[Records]
## START

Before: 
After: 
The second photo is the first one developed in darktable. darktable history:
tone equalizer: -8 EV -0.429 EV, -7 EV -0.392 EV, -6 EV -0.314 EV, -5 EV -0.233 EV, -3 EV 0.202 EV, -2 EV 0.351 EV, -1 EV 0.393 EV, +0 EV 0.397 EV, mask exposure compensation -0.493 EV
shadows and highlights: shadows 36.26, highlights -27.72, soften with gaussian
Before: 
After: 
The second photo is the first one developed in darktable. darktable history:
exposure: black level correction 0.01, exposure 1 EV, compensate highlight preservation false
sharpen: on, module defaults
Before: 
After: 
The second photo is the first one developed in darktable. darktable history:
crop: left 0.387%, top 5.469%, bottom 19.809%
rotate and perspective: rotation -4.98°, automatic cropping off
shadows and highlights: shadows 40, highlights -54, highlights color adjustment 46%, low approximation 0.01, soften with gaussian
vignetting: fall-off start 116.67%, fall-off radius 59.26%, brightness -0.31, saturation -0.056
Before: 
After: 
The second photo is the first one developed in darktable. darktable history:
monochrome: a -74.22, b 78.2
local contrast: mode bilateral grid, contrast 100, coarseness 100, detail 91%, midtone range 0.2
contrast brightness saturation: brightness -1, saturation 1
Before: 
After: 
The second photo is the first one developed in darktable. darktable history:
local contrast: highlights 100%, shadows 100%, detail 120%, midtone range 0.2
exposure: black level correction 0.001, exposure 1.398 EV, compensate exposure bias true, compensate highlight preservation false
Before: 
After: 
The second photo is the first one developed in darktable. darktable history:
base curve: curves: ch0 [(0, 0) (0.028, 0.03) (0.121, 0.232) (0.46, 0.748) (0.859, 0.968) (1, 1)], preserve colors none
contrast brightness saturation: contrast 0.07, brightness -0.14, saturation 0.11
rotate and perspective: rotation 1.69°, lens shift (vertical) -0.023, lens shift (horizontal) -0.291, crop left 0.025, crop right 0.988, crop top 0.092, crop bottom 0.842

## END

WHAT THE TASK ASKS: Reproduce the entries verbatim from the beginning through the line containing "shadows and highlights: shadows 36.26, highlights", including that line.

SOLUTION TO THIS PROBLEM:
Before: 
After: 
The second photo is the first one developed in darktable. darktable history:
tone equalizer: -8 EV -0.429 EV, -7 EV -0.392 EV, -6 EV -0.314 EV, -5 EV -0.233 EV, -3 EV 0.202 EV, -2 EV 0.351 EV, -1 EV 0.393 EV, +0 EV 0.397 EV, mask exposure compensation -0.493 EV
shadows and highlights: shadows 36.26, highlights -27.72, soften with gaussian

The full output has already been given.